◆ Problem to solve: Please give the listing below again with every "pie chart" changed to "donut chart", leaving everything else as it is.

◆ Supplied entries:
_____
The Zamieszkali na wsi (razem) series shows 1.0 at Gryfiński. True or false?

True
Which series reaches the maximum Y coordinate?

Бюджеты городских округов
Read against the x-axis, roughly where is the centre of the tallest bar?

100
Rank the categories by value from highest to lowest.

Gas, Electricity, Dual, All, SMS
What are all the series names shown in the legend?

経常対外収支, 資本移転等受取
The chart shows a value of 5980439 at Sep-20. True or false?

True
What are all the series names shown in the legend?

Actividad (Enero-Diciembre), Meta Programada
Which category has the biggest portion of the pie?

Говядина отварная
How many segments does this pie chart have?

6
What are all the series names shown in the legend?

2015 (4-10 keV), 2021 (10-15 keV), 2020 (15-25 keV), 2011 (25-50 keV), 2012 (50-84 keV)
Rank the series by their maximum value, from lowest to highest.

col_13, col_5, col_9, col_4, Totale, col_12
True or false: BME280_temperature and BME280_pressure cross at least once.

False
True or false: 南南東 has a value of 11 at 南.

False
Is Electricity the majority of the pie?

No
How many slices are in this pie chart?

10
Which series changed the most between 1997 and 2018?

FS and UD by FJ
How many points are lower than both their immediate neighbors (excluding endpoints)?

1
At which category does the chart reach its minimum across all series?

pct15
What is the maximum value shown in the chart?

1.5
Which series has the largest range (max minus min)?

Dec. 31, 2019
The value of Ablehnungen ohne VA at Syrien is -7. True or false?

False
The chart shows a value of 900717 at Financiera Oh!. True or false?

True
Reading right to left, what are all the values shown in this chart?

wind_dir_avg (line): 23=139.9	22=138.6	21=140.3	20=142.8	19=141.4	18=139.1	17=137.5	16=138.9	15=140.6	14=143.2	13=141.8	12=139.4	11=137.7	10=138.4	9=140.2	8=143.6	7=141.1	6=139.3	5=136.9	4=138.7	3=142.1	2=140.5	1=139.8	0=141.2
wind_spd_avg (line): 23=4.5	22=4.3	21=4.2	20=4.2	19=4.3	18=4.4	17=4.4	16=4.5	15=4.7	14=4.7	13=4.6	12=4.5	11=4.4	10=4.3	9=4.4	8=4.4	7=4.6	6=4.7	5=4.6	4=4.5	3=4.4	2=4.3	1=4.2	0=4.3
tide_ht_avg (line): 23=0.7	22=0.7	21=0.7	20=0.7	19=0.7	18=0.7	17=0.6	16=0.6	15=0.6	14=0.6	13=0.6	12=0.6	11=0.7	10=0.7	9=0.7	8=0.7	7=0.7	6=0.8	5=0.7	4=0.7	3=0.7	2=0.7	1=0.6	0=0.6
_____
◆ Expected output:
The Zamieszkali na wsi (razem) series shows 1.0 at Gryfiński. True or false?

True
Which series reaches the maximum Y coordinate?

Бюджеты городских округов
Read against the x-axis, roughly where is the centre of the tallest bar?

100
Rank the categories by value from highest to lowest.

Gas, Electricity, Dual, All, SMS
What are all the series names shown in the legend?

経常対外収支, 資本移転等受取
The chart shows a value of 5980439 at Sep-20. True or false?

True
What are all the series names shown in the legend?

Actividad (Enero-Diciembre), Meta Programada
Which category has the biggest portion of the pie?

Говядина отварная
How many segments does this donut chart have?

6
What are all the series names shown in the legend?

2015 (4-10 keV), 2021 (10-15 keV), 2020 (15-25 keV), 2011 (25-50 keV), 2012 (50-84 keV)
Rank the series by their maximum value, from lowest to highest.

col_13, col_5, col_9, col_4, Totale, col_12
True or false: BME280_temperature and BME280_pressure cross at least once.

False
True or false: 南南東 has a value of 11 at 南.

False
Is Electricity the majority of the pie?

No
How many slices are in this donut chart?

10
Which series changed the most between 1997 and 2018?

FS and UD by FJ
How many points are lower than both their immediate neighbors (excluding endpoints)?

1
At which category does the chart reach its minimum across all series?

pct15
What is the maximum value shown in the chart?

1.5
Which series has the largest range (max minus min)?

Dec. 31, 2019
The value of Ablehnungen ohne VA at Syrien is -7. True or false?

False
The chart shows a value of 900717 at Financiera Oh!. True or false?

True
Reading right to left, what are all the values shown in this chart?

wind_dir_avg (line): 23=139.9	22=138.6	21=140.3	20=142.8	19=141.4	18=139.1	17=137.5	16=138.9	15=140.6	14=143.2	13=141.8	12=139.4	11=137.7	10=138.4	9=140.2	8=143.6	7=141.1	6=139.3	5=136.9	4=138.7	3=142.1	2=140.5	1=139.8	0=141.2
wind_spd_avg (line): 23=4.5	22=4.3	21=4.2	20=4.2	19=4.3	18=4.4	17=4.4	16=4.5	15=4.7	14=4.7	13=4.6	12=4.5	11=4.4	10=4.3	9=4.4	8=4.4	7=4.6	6=4.7	5=4.6	4=4.5	3=4.4	2=4.3	1=4.2	0=4.3
tide_ht_avg (line): 23=0.7	22=0.7	21=0.7	20=0.7	19=0.7	18=0.7	17=0.6	16=0.6	15=0.6	14=0.6	13=0.6	12=0.6	11=0.7	10=0.7	9=0.7	8=0.7	7=0.7	6=0.8	5=0.7	4=0.7	3=0.7	2=0.7	1=0.6	0=0.6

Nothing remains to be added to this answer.